(Before-and-after change data)
───

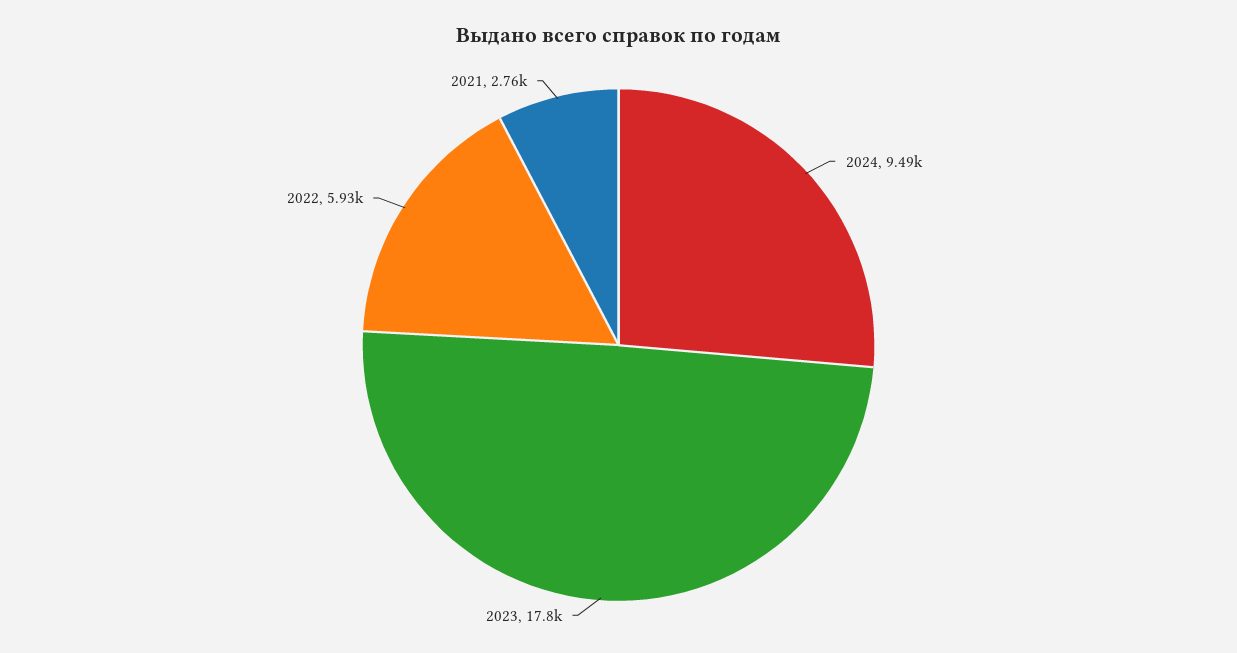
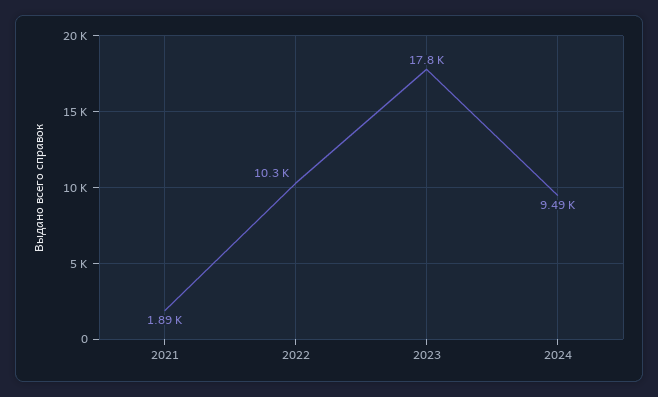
2022: 5930 -> 10300
2021: 2760 -> 1890

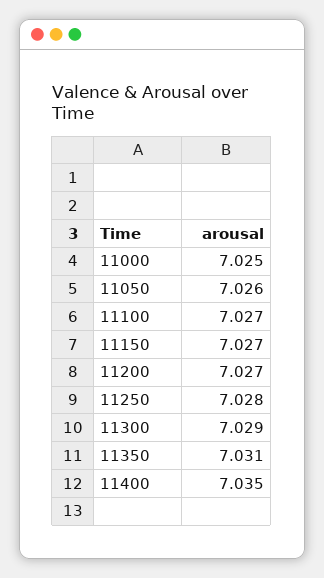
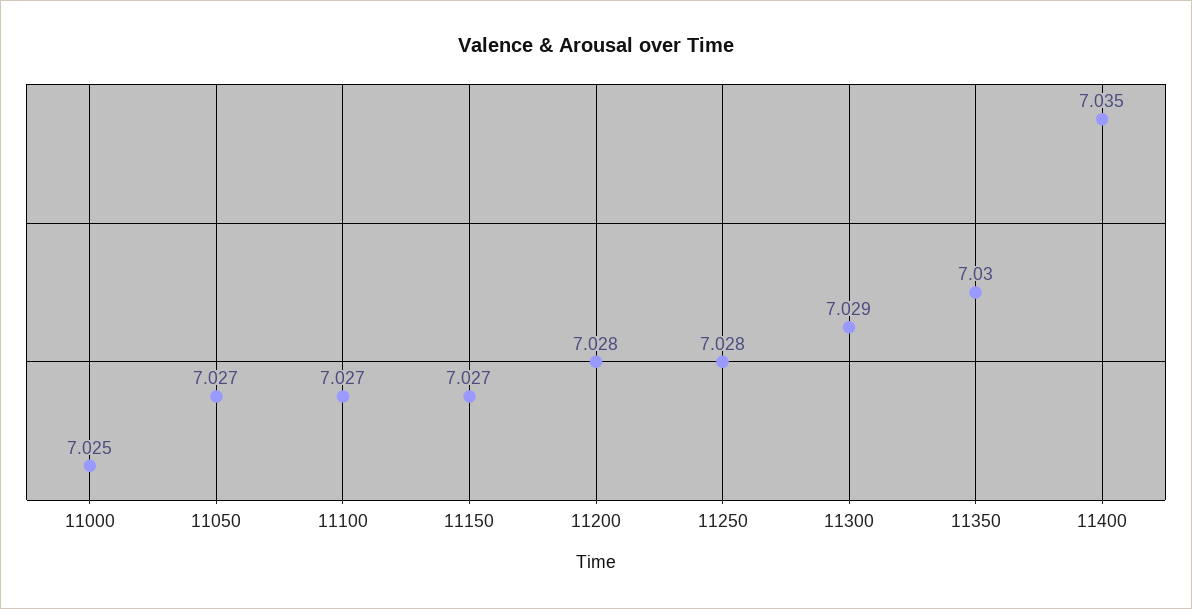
11050: 7.026 -> 7.027
11200: 7.027 -> 7.028
11350: 7.031 -> 7.03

───

## EXERCISE PROMPT
Once the pictures are set aside, reproduce the records in full and exactly.

## SOLUTION
2022: 5930 -> 10300
2021: 2760 -> 1890

11050: 7.026 -> 7.027
11200: 7.027 -> 7.028
11350: 7.031 -> 7.03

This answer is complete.